### Activity 1
In the essay below on educators' mental health, how long have the author and staff at Shine Your Light been coaching, training, and facilitating forums?
### Activity 2
For each statement, say whether it agrees with the essay below on educators' mental health. Answer yes or no and quote the deciding words from the essay.
(a) The essay was written as an entry in a 2021 Wonkathon.
(b) The author worked as a teacher and principal in rural schools.
(c) The author holds that adding student SEL supports will make effective teaching happen even when educators are overwhelmed.

Editor’s note: This essay is an entry in Fordham’s 2021 Wonkathon, which asked contributors to address a fundamental and challenging question: “How can schools best address students’ mental health needs coming out of the Covid-19 pandemic without shortchanging academic instruction?” Click here to learn more.
“In case of emergency, put on your oxygen mask first before assisting your child,” flight attendants instruct. The logic? Because adults won’t be able to help their children if they pass out first.
From a policy perspective, this notion applies to schools as we transition out of the pandemic: To best address students’ mental health needs, as well as strengthen their academic instruction, we must begin by addressing educators’ mental health needs. School leaders, teachers, and other educators can then teach these tools to their students.
We must of course help students that are struggling, both emotionally and academically. But as the adults who work with them feel overwhelmed, anxious, distracted, and depressed from the lasting effects of Covid-19, effective teaching and learning won’t happen, no matter how many student SEL supports, curricular reforms, or new educational activities schools create. Academic preparedness requires both intellectual and emotional readiness! You simply cannot establish a culture of either mental wellness or quality academics if the educators are gasping for air—or as a recent NY Times article noted, heading for the exits.
At Shine Your Light, the nonprofit I founded and lead, my staff and I have spent the past three decades coaching, training, and facilitating forums for educational leaders, teachers, parents, and students to learn easy, accessible, immediately effective intuitive wellness techniques to be in an optimal intellectual and emotional state of readiness to teach and learn. As a career educator myself, serving as a teacher and principal in inner-city Boston and a national charter school movement pioneer, I know firsthand what educators face every day.

### Extracted entries
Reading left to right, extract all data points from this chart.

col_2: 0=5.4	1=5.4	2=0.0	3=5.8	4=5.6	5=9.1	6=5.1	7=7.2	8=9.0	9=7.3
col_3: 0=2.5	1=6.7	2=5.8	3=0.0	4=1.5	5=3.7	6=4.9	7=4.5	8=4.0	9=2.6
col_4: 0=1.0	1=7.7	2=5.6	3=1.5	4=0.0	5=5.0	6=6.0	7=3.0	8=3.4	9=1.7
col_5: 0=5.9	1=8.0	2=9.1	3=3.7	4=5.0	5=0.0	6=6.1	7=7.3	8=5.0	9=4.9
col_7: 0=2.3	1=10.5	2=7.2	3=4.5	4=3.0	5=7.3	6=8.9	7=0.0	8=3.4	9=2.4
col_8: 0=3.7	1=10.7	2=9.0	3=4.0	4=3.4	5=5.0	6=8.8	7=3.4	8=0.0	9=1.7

### Written response 1
The past three decades.

### Written response 2
(a) Yes: "This essay is an entry in Fordham’s 2021 Wonkathon"
(b) No: "serving as a teacher and principal in inner-city Boston"
(c) No: "effective teaching and learning won’t happen, no matter how many student SEL supports, curricular reforms, or new educational activities schools create"